Jetzt stellt sich die Frage, wie nachhaltig die Preiswende sein wird. Steigende Schäden in vielen Bereichen und weiter erodierende Kapitalerträge sprechen für einen langfristigen Trend zu höheren Preisen und profitablem Geschäft. Ein gegenläufiger Trend könnte auf dem Kapitalmarkt entstehen: Bei attraktiven Preisen fließt schnell neues Geld in den Markt – für alternative Deckungen und für neugegründete Erst- und Rückversicherer, die ohne Altlasten am harten Markt partizipieren wollen und ihn damit vorzeitig enden lassen. Aber auch wenn die weltweite Rezession im Gefolge von Corona den Bedarf an Versicherungsschutz kräftig einbrechen ließe, hätte das negative Folgen für die Preise.

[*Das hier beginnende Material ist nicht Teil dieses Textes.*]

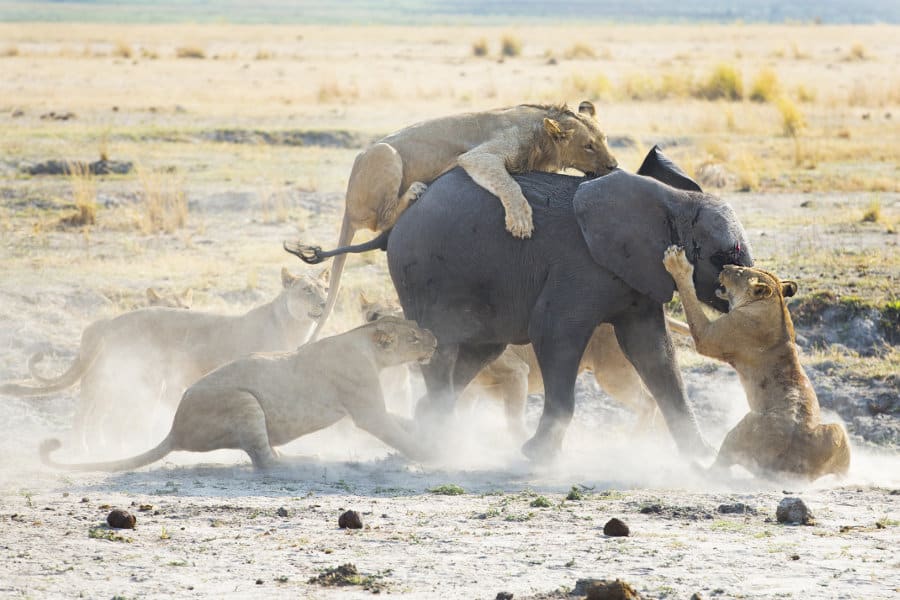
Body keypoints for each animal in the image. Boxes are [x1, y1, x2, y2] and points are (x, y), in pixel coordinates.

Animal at [2, 268, 328, 455]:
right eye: (306, 290)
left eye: (324, 288)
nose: (326, 303)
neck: (293, 324)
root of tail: (110, 322)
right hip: (120, 377)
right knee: (88, 414)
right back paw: (88, 448)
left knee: (100, 414)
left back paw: (105, 447)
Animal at [39, 316, 438, 471]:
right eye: (414, 337)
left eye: (414, 326)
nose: (434, 338)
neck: (365, 343)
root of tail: (174, 430)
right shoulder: (367, 410)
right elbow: (397, 433)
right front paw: (434, 453)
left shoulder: (373, 406)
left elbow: (402, 422)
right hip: (244, 402)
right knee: (264, 461)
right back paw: (306, 460)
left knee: (265, 453)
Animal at [286, 147, 752, 461]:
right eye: (722, 256)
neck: (669, 200)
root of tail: (392, 227)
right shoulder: (577, 266)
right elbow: (556, 336)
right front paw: (536, 456)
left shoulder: (635, 276)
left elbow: (655, 352)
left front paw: (701, 457)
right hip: (424, 275)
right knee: (443, 348)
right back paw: (438, 441)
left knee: (477, 351)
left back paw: (432, 429)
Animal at [291, 101, 618, 339]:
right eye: (588, 146)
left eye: (604, 139)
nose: (614, 165)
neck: (541, 133)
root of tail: (347, 203)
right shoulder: (482, 155)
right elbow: (508, 183)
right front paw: (520, 220)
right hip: (387, 155)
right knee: (379, 221)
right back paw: (414, 191)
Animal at [662, 245, 851, 481]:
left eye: (740, 272)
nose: (725, 266)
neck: (774, 304)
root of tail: (786, 467)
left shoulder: (709, 336)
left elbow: (690, 299)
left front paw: (677, 263)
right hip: (838, 430)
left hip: (746, 423)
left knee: (718, 468)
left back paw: (697, 466)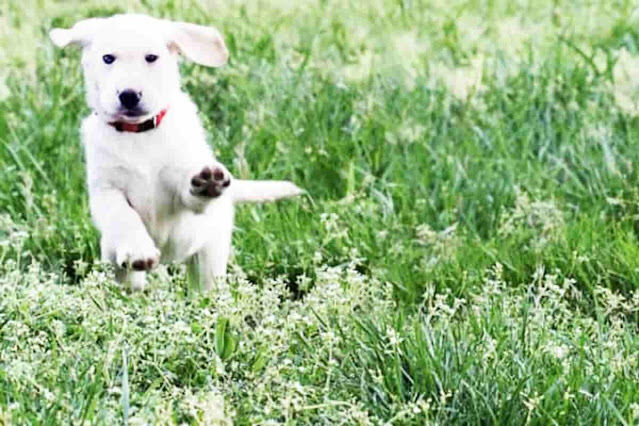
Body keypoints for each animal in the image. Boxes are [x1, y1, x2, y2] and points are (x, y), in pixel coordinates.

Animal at [48, 15, 304, 292]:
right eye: (108, 58)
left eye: (151, 57)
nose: (129, 95)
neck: (139, 133)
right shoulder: (106, 190)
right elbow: (123, 216)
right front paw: (138, 251)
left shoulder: (178, 185)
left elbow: (188, 194)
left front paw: (207, 183)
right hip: (112, 256)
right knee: (127, 277)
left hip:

Die Versicherer werden sich an der seltenen Erscheinung steigender Preise erfreuen und für ein paar profitable Jahre sorgen. Dabei gilt es, Übertreibungen zu vermeiden, um den Industriekunden in einer für sie schweren Lage nichts Unmögliches abzuverlangen. Es sollte vermieden werden, dass in der Corona-Krise leidende Unternehmen dazu gezwungen werden, sich neuen Formen des Risikotransfers zuzuwenden, weil Versicherungsschutz nicht mehr zu vernünftigen Bedingungen zu haben ist. Der Kapitalmarkt stünde dann schnell bereit, um traditionelle Versicherung abzulösen und auch alternative Deckungsformen für Bereiche zu entwickeln, die wie etwa Haftpflicht heute noch die Domäne der Versicherer sind. Ein schwindender Bedeutungsverlust der Industrieversicherung wäre die Folge.